Pulmonary function, diffusing capacity, and inflammation in healthy and asthmatic subjects exposed to ultrafine particles.
Pietropaoli AP, Frampton MW, Hyde RW, Morrow PE, Oberdorster G, Cox C, Speers DM, Frasier LM, Chalupa DC, Huang LS, Utell MJ.Department of Medicine, University of Rochester School of Medicine and Dentistry, New York 14642, USA. Anthony_Pietropaoli@urmc.rochester.edu
Particulate air pollution is associated with asthma exacerbations and increased morbidity and mortality from respiratory causes. Ultrafine particles (particles less than 0.1 microm in diameter) may contribute to these adverse effects because they have a higher predicted pulmonary deposition, greater potential to induce pulmonary inflammation, larger surface area, and enhanced oxidant capacity when compared with larger particles on a mass basis.
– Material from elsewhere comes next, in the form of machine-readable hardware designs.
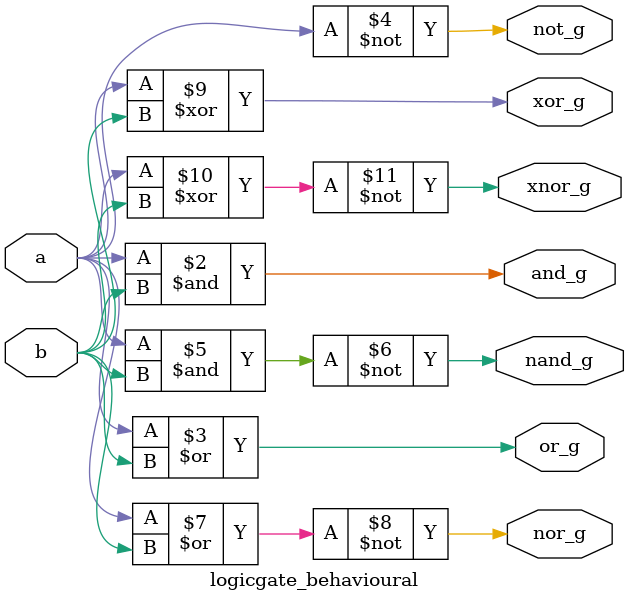
<source format=v>
`timescale 1ns / 1ps


module logicgate_behavioural(
    input a, b,
    output reg and_g,
    output reg or_g,
    output reg not_g,
    output reg nand_g,
    output reg nor_g,
    output reg xor_g,
    output reg xnor_g
    );
    always@(*)
        begin
            and_g = a&b;
            or_g = a|b;
            not_g = ~a;
            nand_g = ~(a&b);
            nor_g = ~(a|b);
            xor_g = a^b;
            xnor_g = ~(a^b);
        end
    
endmodule

    
   
    
</source>
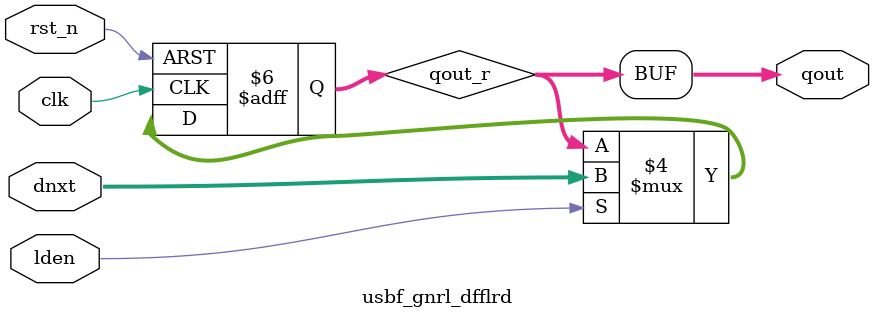
<source format=v>


module usbf_gnrl_dfflrs # (
  parameter DW = 32
) (

  input               lden, 
  input      [DW-1:0] dnxt,
  output     [DW-1:0] qout,

  input               clk,
  input               rst_n
);

reg [DW-1:0] qout_r;

always @(posedge clk or negedge rst_n)
begin : DFFLRS_PROC
  if (rst_n == 1'b0)
    qout_r <= {DW{1'b1}};
  else if (lden == 1'b1)
    qout_r <= dnxt;
end

assign qout = qout_r;

// `ifndef FPGA_SOURCE//{
// `ifndef DISABLE_SV_ASSERTION//{
// //synopsys translate_off
// usbf_gnrl_xchecker # (
//   .DW(1)
// ) usbf_gnrl_xchecker(
//   .i_dat(lden),
//   .clk  (clk)
// );
// //synopsys translate_on
// `endif//}
// `endif//}
    

endmodule
//=================================================================
//
// Description:
//  Verilog module usbf_gnrl DFF with Load-enable and Reset
//  Default reset value is 0
//
//=================================================================

module usbf_gnrl_dfflr # (
  parameter DW = 32
) (

  input               lden, 
  input      [DW-1:0] dnxt,
  output     [DW-1:0] qout,

  input               clk,
  input               rst_n
);

reg [DW-1:0] qout_r;

always @(posedge clk or negedge rst_n)
begin : DFFLR_PROC
  if (rst_n == 1'b0)
    qout_r <= {DW{1'b0}};
  else if (lden == 1'b1)
    qout_r <= dnxt;
end

assign qout = qout_r;

// `ifndef FPGA_SOURCE//{
// `ifndef DISABLE_SV_ASSERTION//{
// //synopsys translate_off
// usbf_gnrl_xchecker # (
//   .DW(1)
// ) usbf_gnrl_xchecker(
//   .i_dat(lden),
//   .clk  (clk)
// );
// //synopsys translate_on
// `endif//}
// `endif//}
    

endmodule
//=================================================================
//
// Description:
//  Verilog module usbf_gnrl DFF with Load-enable, no reset 
//
//=================================================================

module usbf_gnrl_dffl # (
  parameter DW = 32
) (

  input               lden, 
  input      [DW-1:0] dnxt,
  output     [DW-1:0] qout,

  input               clk 
);

reg [DW-1:0] qout_r;

always @(posedge clk)
begin : DFFL_PROC
  if (lden == 1'b1)
    qout_r <= dnxt;
end

assign qout = qout_r;

// `ifndef FPGA_SOURCE//{
// `ifndef DISABLE_SV_ASSERTION//{
// //synopsys translate_off
// usbf_gnrl_xchecker # (
//   .DW(1)
// ) usbf_gnrl_xchecker(
//   .i_dat(lden),
//   .clk  (clk)
// );
// //synopsys translate_on
// `endif//}
// `endif//}
    

endmodule
//=================================================================
//
// Description:
//  Verilog module usbf_gnrl DFF with Reset, no load-enable
//  Default reset value is 1
//
//=================================================================

module usbf_gnrl_dffrs # (
  parameter DW = 32
) (

  input      [DW-1:0] dnxt,
  output     [DW-1:0] qout,

  input               clk,
  input               rst_n
);

reg [DW-1:0] qout_r;

always @(posedge clk or negedge rst_n)
begin : DFFRS_PROC
  if (rst_n == 1'b0)
    qout_r <= {DW{1'b1}};
  else                  
    qout_r <= dnxt;
end

assign qout = qout_r;

endmodule
//=================================================================
//
// Description:
//  Verilog module usbf_gnrl DFF with Reset, no load-enable
//  Default reset value is 0
//
//=================================================================

module usbf_gnrl_dffr # (
  parameter DW = 32
) (

  input      [DW-1:0] dnxt,
  output     [DW-1:0] qout,

  input               clk,
  input               rst_n
);

reg [DW-1:0] qout_r;

always @(posedge clk or negedge rst_n)
begin : DFFR_PROC
  if (rst_n == 1'b0)
    qout_r <= {DW{1'b0}};
  else                  
    qout_r <= dnxt;
end

assign qout = qout_r;

endmodule


//=================================================================
//
// Description:
//  Verilog module usbf_gnrl DFF with Load-enable and Reset
//  Default reset value is set by parameter
//
//=================================================================

module usbf_gnrl_dfflrd # (
  parameter DW = 32,
  parameter RESET_VAL = {DW{1'b0}}
) (

  input               lden, 
  input      [DW-1:0] dnxt,
  output     [DW-1:0] qout,

  input               clk,
  input               rst_n
);

reg [DW-1:0] qout_r;

always @(posedge clk or negedge rst_n)
begin : DFFLRS_PROC
  if (rst_n == 1'b0)
    qout_r <= RESET_VAL;
  else if (lden == 1'b1)
    qout_r <= dnxt;
end

assign qout = qout_r;

// `ifndef FPGA_SOURCE//{
// `ifndef DISABLE_SV_ASSERTION//{
// //synopsys translate_off
// usbf_gnrl_xchecker # (
//   .DW(1)
// ) usbf_gnrl_xchecker(
//   .i_dat(lden),
//   .clk  (clk)
// );
// //synopsys translate_on
// `endif//}
// `endif//}
    

endmodule
</source>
We hypothesized that ultrafine particle exposure would induce airway inflammation in susceptible humans. This hypothesis was tested in a series of randomized, double-blind studies by exposing healthy subjects and mild asthmatic subjects to carbon ultrafine particles versus filtered air. Both exposures were delivered via a mouthpiece system during rest and moderate exercise. Healthy subjects were exposed to particle concentrations of 10, 25, and 50 microg/m(3), while asthmatics were exposed to 10 microg/m(3). Lung function and airway inflammation were assessed by symptom scores, pulmonary function tests, and airway nitric oxide parameters. Airway inflammatory cells were measured via induced sputum analysis in several of the protocols. There were no differences in any of these measurements in normal or asthmatic subjects when exposed to ultrafine particles at concentrations of 10 or 25 microg/m(3). However, exposing 16 normal subjects to the higher concentration of 50 microg/m(3) caused a reduction in maximal midexpiratory flow rate (-4.34 +/- 1.78% [ultrafine particles] vs. +1.08 +/- 1.86% [air], p =.042) and carbon monoxide diffusing capacity (-1.76 +/- 0.66 ml/min/mm Hg [ultrafine particles] vs. -0.18 +/- 0.41 ml/min/mm Hg [air], p =.040) at 21 h after exposure. There were no consistent differences in symptoms, induced sputum, or exhaled nitric oxide parameters in any of these studies. These results suggest that exposure to carbon ultrafine particles results in mild small-airways dysfunction together with impaired alveolar gas exchange in normal subjects. These effects do not appear related to airway inflammation. Additional studies are required to confirm these findings in normal subjects, compare them with additional susceptible patient populations, and determine their pathophysiologic mechanisms.